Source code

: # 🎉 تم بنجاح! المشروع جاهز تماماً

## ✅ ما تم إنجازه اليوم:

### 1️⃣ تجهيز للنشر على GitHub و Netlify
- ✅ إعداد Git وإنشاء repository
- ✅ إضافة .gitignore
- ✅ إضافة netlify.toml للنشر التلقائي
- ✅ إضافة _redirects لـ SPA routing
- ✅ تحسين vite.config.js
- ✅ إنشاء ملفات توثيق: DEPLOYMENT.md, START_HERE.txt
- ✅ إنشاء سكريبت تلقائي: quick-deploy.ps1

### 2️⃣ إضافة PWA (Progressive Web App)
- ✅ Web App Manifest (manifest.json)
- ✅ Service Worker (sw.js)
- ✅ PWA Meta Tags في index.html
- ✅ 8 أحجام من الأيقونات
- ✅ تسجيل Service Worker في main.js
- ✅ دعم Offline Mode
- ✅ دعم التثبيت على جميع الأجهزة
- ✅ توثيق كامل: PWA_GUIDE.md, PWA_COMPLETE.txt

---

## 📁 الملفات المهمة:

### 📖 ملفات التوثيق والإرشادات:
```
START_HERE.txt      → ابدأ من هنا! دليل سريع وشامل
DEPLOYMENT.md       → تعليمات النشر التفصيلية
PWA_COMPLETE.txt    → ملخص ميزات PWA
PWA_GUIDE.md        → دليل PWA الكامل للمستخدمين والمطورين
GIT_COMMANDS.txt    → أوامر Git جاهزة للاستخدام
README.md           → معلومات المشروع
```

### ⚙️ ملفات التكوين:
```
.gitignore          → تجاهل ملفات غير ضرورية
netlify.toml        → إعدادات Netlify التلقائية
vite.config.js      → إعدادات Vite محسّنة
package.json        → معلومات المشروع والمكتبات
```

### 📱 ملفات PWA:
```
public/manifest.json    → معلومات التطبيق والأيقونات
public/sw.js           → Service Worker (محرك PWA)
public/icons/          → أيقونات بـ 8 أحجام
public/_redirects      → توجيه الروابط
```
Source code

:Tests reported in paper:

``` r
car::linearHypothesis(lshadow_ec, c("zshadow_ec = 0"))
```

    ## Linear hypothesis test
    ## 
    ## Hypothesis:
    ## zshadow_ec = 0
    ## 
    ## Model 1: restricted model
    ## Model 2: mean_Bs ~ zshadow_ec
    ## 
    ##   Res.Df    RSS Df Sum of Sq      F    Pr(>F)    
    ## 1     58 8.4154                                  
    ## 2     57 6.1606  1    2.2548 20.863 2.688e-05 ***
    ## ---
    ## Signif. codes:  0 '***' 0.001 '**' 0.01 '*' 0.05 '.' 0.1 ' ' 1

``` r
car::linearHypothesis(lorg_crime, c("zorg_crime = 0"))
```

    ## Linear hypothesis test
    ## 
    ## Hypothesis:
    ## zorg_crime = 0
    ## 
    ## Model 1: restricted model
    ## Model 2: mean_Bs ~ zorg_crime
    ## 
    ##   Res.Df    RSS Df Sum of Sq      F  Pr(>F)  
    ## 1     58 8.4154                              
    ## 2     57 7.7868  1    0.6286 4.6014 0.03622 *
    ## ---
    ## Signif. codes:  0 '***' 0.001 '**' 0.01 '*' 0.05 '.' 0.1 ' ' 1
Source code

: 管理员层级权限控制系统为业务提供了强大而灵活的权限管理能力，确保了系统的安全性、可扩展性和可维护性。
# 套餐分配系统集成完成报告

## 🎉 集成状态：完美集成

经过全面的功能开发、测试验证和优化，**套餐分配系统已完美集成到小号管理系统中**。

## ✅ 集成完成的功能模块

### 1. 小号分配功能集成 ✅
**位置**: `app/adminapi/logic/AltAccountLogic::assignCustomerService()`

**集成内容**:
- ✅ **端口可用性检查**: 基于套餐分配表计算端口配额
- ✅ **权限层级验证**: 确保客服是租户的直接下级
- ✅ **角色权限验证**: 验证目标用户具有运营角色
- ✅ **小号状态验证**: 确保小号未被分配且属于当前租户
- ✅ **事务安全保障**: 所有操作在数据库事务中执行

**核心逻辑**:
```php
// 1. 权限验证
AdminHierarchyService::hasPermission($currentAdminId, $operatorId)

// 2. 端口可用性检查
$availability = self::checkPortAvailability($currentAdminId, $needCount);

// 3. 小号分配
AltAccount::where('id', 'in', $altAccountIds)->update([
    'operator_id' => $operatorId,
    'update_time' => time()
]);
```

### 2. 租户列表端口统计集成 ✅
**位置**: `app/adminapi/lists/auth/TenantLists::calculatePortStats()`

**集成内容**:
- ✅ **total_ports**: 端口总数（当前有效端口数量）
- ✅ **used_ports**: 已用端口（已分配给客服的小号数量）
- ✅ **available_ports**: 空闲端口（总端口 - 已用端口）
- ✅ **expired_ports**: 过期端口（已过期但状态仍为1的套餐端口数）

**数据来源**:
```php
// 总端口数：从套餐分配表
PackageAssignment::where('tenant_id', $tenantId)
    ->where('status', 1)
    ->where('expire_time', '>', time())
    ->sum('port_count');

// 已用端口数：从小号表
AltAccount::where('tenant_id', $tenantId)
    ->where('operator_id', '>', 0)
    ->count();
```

----------

** WHAT IS NEEDED **
Reproduce the data exactly, altering nothing.

** OUTPUT FOR THIS EXERCISE **
Source code

: # 🎉 تم بنجاح! المشروع جاهز تماماً

## ✅ ما تم إنجازه اليوم:

### 1️⃣ تجهيز للنشر على GitHub و Netlify
- ✅ إعداد Git وإنشاء repository
- ✅ إضافة .gitignore
- ✅ إضافة netlify.toml للنشر التلقائي
- ✅ إضافة _redirects لـ SPA routing
- ✅ تحسين vite.config.js
- ✅ إنشاء ملفات توثيق: DEPLOYMENT.md, START_HERE.txt
- ✅ إنشاء سكريبت تلقائي: quick-deploy.ps1

### 2️⃣ إضافة PWA (Progressive Web App)
- ✅ Web App Manifest (manifest.json)
- ✅ Service Worker (sw.js)
- ✅ PWA Meta Tags في index.html
- ✅ 8 أحجام من الأيقونات
- ✅ تسجيل Service Worker في main.js
- ✅ دعم Offline Mode
- ✅ دعم التثبيت على جميع الأجهزة
- ✅ توثيق كامل: PWA_GUIDE.md, PWA_COMPLETE.txt

---

## 📁 الملفات المهمة:

### 📖 ملفات التوثيق والإرشادات:
```
START_HERE.txt      → ابدأ من هنا! دليل سريع وشامل
DEPLOYMENT.md       → تعليمات النشر التفصيلية
PWA_COMPLETE.txt    → ملخص ميزات PWA
PWA_GUIDE.md        → دليل PWA الكامل للمستخدمين والمطورين
GIT_COMMANDS.txt    → أوامر Git جاهزة للاستخدام
README.md           → معلومات المشروع
```

### ⚙️ ملفات التكوين:
```
.gitignore          → تجاهل ملفات غير ضرورية
netlify.toml        → إعدادات Netlify التلقائية
vite.config.js      → إعدادات Vite محسّنة
package.json        → معلومات المشروع والمكتبات
```

### 📱 ملفات PWA:
```
public/manifest.json    → معلومات التطبيق والأيقونات
public/sw.js           → Service Worker (محرك PWA)
public/icons/          → أيقونات بـ 8 أحجام
public/_redirects      → توجيه الروابط
```
Source code

:Tests reported in paper:

``` r
car::linearHypothesis(lshadow_ec, c("zshadow_ec = 0"))
```

    ## Linear hypothesis test
    ## 
    ## Hypothesis:
    ## zshadow_ec = 0
    ## 
    ## Model 1: restricted model
    ## Model 2: mean_Bs ~ zshadow_ec
    ## 
    ##   Res.Df    RSS Df Sum of Sq      F    Pr(>F)    
    ## 1     58 8.4154                                  
    ## 2     57 6.1606  1    2.2548 20.863 2.688e-05 ***
    ## ---
    ## Signif. codes:  0 '***' 0.001 '**' 0.01 '*' 0.05 '.' 0.1 ' ' 1

``` r
car::linearHypothesis(lorg_crime, c("zorg_crime = 0"))
```

    ## Linear hypothesis test
    ## 
    ## Hypothesis:
    ## zorg_crime = 0
    ## 
    ## Model 1: restricted model
    ## Model 2: mean_Bs ~ zorg_crime
    ## 
    ##   Res.Df    RSS Df Sum of Sq      F  Pr(>F)  
    ## 1     58 8.4154                              
    ## 2     57 7.7868  1    0.6286 4.6014 0.03622 *
    ## ---
    ## Signif. codes:  0 '***' 0.001 '**' 0.01 '*' 0.05 '.' 0.1 ' ' 1
Source code

: 管理员层级权限控制系统为业务提供了强大而灵活的权限管理能力，确保了系统的安全性、可扩展性和可维护性。
# 套餐分配系统集成完成报告

## 🎉 集成状态：完美集成

经过全面的功能开发、测试验证和优化，**套餐分配系统已完美集成到小号管理系统中**。

## ✅ 集成完成的功能模块

### 1. 小号分配功能集成 ✅
**位置**: `app/adminapi/logic/AltAccountLogic::assignCustomerService()`

**集成内容**:
- ✅ **端口可用性检查**: 基于套餐分配表计算端口配额
- ✅ **权限层级验证**: 确保客服是租户的直接下级
- ✅ **角色权限验证**: 验证目标用户具有运营角色
- ✅ **小号状态验证**: 确保小号未被分配且属于当前租户
- ✅ **事务安全保障**: 所有操作在数据库事务中执行

**核心逻辑**:
```php
// 1. 权限验证
AdminHierarchyService::hasPermission($currentAdminId, $operatorId)

// 2. 端口可用性检查
$availability = self::checkPortAvailability($currentAdminId, $needCount);

// 3. 小号分配
AltAccount::where('id', 'in', $altAccountIds)->update([
    'operator_id' => $operatorId,
    'update_time' => time()
]);
```

### 2. 租户列表端口统计集成 ✅
**位置**: `app/adminapi/lists/auth/TenantLists::calculatePortStats()`

**集成内容**:
- ✅ **total_ports**: 端口总数（当前有效端口数量）
- ✅ **used_ports**: 已用端口（已分配给客服的小号数量）
- ✅ **available_ports**: 空闲端口（总端口 - 已用端口）
- ✅ **expired_ports**: 过期端口（已过期但状态仍为1的套餐端口数）

**数据来源**:
```php
// 总端口数：从套餐分配表
PackageAssignment::where('tenant_id', $tenantId)
    ->where('status', 1)
    ->where('expire_time', '>', time())
    ->sum('port_count');

// 已用端口数：从小号表
AltAccount::where('tenant_id', $tenantId)
    ->where('operator_id', '>', 0)
    ->count();
```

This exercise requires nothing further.